MetaTOC stay on top of your field, easily

Toward effective automated weighted subject indexing: A comparison of different approaches in different environments

, ,

Journal of the American Society for Information Science and Technology

Published online on

Abstract

Subject indexing plays an important role in supporting subject access to information resources. Current subject indexing systems do not make adequate distinctions on the importance of assigned subject descriptors.

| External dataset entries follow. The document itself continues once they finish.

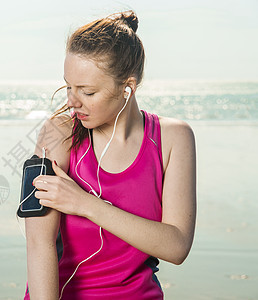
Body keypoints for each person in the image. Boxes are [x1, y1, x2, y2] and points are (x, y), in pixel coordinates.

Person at [22, 9, 197, 300]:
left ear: (127, 88)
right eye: (69, 86)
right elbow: (38, 245)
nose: (72, 101)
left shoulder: (174, 138)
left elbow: (176, 247)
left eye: (87, 92)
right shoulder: (57, 131)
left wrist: (84, 204)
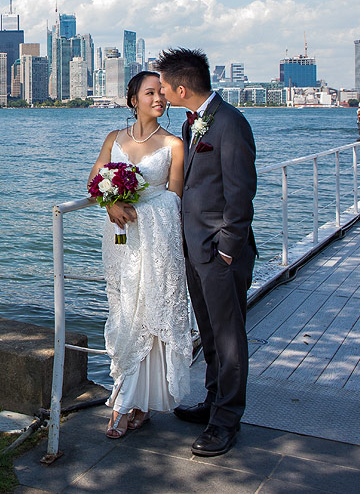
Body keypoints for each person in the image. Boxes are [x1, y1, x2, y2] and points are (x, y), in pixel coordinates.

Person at [155, 48, 257, 458]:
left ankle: (226, 421)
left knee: (229, 338)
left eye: (163, 86)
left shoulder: (230, 124)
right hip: (195, 248)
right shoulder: (191, 123)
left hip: (220, 252)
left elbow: (241, 192)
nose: (160, 92)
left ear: (181, 88)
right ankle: (213, 402)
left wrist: (229, 249)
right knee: (211, 333)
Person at [88, 71, 191, 439]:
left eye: (162, 93)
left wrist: (141, 208)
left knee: (149, 309)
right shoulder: (114, 138)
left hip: (155, 242)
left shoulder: (174, 144)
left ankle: (127, 402)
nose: (159, 99)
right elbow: (94, 179)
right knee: (124, 311)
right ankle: (135, 400)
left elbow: (174, 198)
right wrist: (110, 203)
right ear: (133, 99)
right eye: (151, 93)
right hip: (119, 238)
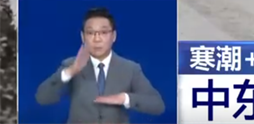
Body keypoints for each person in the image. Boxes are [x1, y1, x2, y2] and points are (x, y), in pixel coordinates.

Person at [35, 7, 165, 124]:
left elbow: (157, 105)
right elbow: (42, 98)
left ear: (113, 36)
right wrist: (71, 71)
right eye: (91, 33)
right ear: (83, 37)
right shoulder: (70, 65)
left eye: (103, 32)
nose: (97, 39)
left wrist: (125, 98)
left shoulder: (130, 69)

Assigning numeric weights to subject descriptors to distinguish their importance to the documents can strengthen the role of subject metadata. Automated methods are more cost‐effective. This study compares different automated weighting methods in different environments. Two evaluation methods were used to assess the performance. Experiments on three datasets in the biomedical domain suggest the performance of different weighting methods depends on whether it is an abstract or full text environment. Mutual information with bag‐of‐words representation shows the best average performance in the full text environment, while cosine with bag‐of‐words representation is the best in an abstract environment. The cosine measure has relatively consistent and robust performance. A direct weighting method, IDF (Inverse Document Frequency), can produce quick and reasonable estimates of the weights. Bag‐of‐words representation generally outperforms the concept‐based representation. Further improvement in performance can be obtained by using the learning‐to‐rank method to integrate different weighting methods. This study follows up Lu and Mao (Journal of the Association for Information Science and Technology, 66, 1776–1784, 2015), in which an automated weighted subject indexing method was proposed and validated. The findings from this study contribute to more effective weighted subject indexing.